There is a lot of greatness to be found here, particularly the infectiously groovy opener 6:00, the twin pummeling of The Mirror and Lie, the brilliantly slithering Erotomania, and the myriad beautiful melodies found in songs like Space Dye Vest, The Silent Man, etc. Many of these songs, however, fail to hold my attention even after repeated listens over the years. I feel like Voices and Scarred are referenced frequently by fans as being top tier material, but they just don't do it for me. Innocence Faded and Lifting Shadows Off a Dream reach for the pure emotion of something similar to Surrounded, but never get there.

Petrucci's playing on this record skews a bit more bluesy and occasionally a bit towards Satriani-worship (which is never really a bad thing), but he sounds phenomenal. LaBrie, again, just demolishes the whole album from start to finish. It's probably his most finely tuned and multi-faceted performance on any single Dream Theater record. It's just not his catchiest. Portnoy and Myung, as always, provide a stellar backbone (when they're not taking turns in the spotlight). I feel like you can hear the tension throughout the record of Kevin Moore's dissatisfaction with the group. It's probably responsible for a lot of the darkness heard here.

All in all: a good record with many classics and a bunch of songs I wouldn't be upset to see in a live set (and have many times). Some elusive, dark mystery will always keep it from being one of my favorites, however, which feels almost like something Awake strived to achieve.

6:00 - 10/10
Caught in a Web - 9/10
Innocence Faded - 6/10
Erotomania - 10/10
Voices - 7/10
The Silent Man - 8/10
The Mirror - 10/10
Lie - 10/10
Lifting Shadows off a Dream - 6/10
Scarred - 9/10
Space-Dye Vest - 7/10

Album rating - 8.3/10
 

MrKnickerbocker

clap hands
I could do without "Space-Dye Vest". It feels like it doesn't belong. It's a Dream Theater album that ends with a Kevin Moore solo song.
And admittedly so! They only put it there to appease him. I love the piano playing and the vibe of the song, just wish it had 100% less media sampling and didn’t end the record.
 

Detective Beauregard

Independent as a hog on ice
I’m a big fan of Lifting Shadows. The whole thing has a very tranquil, almost zen-like quality to it. It may never reach typical DT highs, but it’s an underrated song for sure.

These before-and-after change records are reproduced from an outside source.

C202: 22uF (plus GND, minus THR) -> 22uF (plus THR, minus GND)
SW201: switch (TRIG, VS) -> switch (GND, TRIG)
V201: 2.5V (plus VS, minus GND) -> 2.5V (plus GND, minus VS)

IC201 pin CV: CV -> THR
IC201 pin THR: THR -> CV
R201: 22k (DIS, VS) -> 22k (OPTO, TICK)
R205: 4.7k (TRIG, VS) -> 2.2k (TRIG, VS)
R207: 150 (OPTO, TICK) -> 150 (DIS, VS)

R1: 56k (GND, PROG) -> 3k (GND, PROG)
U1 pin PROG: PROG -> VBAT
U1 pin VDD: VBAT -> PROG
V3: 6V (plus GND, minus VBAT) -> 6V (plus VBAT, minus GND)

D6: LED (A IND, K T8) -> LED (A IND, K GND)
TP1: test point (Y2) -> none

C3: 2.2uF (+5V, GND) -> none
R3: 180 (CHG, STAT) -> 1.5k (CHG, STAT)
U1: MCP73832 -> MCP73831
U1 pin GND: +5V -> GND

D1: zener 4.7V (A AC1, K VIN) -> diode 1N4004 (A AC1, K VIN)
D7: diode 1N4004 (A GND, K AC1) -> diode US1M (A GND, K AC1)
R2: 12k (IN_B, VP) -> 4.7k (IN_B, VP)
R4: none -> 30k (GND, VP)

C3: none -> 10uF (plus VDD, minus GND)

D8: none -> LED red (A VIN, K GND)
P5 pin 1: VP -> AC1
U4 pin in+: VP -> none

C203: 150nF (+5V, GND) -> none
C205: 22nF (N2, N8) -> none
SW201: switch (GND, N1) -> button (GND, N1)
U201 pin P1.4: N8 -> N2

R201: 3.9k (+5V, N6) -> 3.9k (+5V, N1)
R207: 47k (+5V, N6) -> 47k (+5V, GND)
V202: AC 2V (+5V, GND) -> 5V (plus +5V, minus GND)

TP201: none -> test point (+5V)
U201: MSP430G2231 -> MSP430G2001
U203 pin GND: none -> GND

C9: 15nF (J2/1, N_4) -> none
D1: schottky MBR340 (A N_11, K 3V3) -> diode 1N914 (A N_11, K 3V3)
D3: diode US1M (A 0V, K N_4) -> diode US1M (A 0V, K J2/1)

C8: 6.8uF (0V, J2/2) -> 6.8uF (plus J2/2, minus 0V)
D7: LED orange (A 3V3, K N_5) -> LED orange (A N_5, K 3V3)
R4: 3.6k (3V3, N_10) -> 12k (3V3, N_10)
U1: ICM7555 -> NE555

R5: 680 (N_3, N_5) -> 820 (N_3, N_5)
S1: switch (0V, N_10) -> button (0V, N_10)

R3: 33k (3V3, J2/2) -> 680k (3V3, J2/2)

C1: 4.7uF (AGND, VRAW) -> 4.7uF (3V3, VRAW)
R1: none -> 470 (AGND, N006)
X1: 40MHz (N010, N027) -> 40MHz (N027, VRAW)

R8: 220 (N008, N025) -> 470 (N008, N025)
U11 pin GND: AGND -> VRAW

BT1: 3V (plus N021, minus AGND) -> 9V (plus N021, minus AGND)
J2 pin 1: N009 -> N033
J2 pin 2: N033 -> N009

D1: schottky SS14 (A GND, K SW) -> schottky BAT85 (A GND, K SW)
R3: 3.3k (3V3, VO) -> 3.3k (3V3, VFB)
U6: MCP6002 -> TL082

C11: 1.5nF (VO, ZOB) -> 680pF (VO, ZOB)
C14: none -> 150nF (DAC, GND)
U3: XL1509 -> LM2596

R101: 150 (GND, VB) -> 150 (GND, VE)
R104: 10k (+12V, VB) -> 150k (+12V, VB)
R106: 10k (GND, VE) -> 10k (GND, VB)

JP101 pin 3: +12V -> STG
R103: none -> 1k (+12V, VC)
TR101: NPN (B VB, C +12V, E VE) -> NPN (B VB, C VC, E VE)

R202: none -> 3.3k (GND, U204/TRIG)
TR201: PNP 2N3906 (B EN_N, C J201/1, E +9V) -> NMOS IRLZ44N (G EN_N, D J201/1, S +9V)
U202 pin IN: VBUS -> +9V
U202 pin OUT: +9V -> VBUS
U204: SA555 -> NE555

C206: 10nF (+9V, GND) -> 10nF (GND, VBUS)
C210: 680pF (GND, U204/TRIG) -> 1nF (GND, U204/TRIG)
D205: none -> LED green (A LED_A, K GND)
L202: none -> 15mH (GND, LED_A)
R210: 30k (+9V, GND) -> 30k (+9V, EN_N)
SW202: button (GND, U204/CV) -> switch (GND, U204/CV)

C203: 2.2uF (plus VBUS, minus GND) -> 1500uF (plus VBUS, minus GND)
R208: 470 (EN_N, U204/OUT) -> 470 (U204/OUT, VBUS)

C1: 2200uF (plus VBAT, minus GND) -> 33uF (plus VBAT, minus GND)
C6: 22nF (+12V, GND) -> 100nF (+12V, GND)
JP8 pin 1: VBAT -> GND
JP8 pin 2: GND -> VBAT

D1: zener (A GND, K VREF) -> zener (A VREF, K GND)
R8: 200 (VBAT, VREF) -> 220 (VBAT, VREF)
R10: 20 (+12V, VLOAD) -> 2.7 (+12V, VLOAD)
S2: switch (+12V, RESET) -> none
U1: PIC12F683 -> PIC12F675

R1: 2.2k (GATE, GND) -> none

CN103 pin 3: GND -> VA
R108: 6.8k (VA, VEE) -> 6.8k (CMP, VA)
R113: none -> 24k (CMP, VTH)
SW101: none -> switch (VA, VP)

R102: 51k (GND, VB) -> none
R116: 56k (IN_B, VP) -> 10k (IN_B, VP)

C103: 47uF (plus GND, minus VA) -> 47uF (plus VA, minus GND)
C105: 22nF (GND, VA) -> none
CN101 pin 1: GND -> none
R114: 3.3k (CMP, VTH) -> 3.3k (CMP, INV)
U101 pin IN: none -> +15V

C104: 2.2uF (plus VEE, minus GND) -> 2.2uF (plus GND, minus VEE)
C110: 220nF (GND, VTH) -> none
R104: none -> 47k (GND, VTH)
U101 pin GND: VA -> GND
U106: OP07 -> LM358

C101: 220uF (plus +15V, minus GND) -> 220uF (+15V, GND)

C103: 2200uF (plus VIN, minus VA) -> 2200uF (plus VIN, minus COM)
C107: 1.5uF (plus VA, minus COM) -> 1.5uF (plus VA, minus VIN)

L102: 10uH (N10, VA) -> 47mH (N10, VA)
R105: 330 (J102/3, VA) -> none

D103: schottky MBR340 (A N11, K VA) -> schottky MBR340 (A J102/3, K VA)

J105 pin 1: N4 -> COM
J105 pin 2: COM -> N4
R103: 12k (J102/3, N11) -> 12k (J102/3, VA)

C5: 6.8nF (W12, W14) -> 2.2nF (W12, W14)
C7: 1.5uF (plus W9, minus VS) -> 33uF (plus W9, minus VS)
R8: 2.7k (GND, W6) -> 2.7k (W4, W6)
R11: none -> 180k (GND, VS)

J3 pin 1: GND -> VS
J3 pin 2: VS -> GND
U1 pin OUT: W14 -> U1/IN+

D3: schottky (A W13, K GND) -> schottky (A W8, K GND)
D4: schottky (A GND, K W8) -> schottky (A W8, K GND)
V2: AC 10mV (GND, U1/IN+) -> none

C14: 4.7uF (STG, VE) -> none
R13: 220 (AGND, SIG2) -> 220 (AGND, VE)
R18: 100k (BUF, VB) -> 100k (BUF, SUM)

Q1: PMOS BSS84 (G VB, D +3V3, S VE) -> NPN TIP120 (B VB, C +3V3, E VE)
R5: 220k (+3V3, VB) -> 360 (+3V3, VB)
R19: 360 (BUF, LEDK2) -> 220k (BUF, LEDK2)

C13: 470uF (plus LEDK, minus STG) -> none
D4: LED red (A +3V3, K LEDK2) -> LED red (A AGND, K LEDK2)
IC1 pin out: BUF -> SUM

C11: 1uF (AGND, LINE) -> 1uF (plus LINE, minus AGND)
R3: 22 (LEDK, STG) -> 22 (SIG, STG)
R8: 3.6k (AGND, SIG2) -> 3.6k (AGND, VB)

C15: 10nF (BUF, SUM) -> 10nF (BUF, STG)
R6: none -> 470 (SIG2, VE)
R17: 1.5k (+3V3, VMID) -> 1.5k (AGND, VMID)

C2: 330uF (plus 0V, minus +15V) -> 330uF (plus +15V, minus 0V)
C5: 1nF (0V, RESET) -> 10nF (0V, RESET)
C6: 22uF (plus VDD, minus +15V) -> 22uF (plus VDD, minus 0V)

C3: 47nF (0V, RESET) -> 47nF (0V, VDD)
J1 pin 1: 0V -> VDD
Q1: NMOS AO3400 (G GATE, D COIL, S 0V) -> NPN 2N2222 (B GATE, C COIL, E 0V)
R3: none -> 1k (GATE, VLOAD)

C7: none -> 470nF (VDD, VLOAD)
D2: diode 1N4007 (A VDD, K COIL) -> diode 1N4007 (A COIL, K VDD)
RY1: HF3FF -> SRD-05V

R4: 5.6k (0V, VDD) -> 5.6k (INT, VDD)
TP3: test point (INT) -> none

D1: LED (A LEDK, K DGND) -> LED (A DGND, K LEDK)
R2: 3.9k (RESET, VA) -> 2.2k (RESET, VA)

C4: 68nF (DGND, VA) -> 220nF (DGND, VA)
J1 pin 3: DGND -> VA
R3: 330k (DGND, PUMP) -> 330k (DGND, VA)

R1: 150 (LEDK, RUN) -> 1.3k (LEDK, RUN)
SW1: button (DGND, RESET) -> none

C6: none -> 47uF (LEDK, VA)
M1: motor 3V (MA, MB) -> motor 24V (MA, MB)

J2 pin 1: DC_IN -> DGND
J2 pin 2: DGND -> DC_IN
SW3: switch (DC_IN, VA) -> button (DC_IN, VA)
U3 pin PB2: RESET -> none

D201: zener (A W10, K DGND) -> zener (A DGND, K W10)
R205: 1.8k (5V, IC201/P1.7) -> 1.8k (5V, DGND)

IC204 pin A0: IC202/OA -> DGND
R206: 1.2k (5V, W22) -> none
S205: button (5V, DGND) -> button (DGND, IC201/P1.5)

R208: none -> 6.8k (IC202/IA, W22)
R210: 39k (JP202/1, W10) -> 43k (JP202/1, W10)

I used to love Awake, but over the years it has fallen off for me. It’s a dark album, and I prefer DT’s sound to be more uplifting.
 

Spambot

Ancient Mariner
"The Alien" grew on me, although I expected it to be more "out of the box" with that kind of title (my immediate though is that Ruddes would steal the show, but he somehow constrained himself). On a negative note, it doesn't quite sound like a 9-minute song. It looked like a straightforward verse-chorus song, I have no idea how they made 9 minutes out of it.

"Invisible Monster" on the other hand... Umh... Let's just say that "Invisible Monster" makes AC/DC sound progressive.
 

TheMercenary

Ancient Mariner
My favorite DT album is 'Train Of Thoughts'. I don't appreciate so much what the band have done after that, exceptions are 'Octavarium' and 'Distance Over Time'. Now I'm listening to 'A View From The Top Of The World' and it sounds nice. I'll need more listenings to fully appreciate it, though. Moreover, I don't understand why 'Image And Words' is so appreciated by DT fans. It's a boring and cheesy record. After that, the albums are OK, especially 'Metropolis Part 2' and 'Six Degrees Of Inner Turbulence'.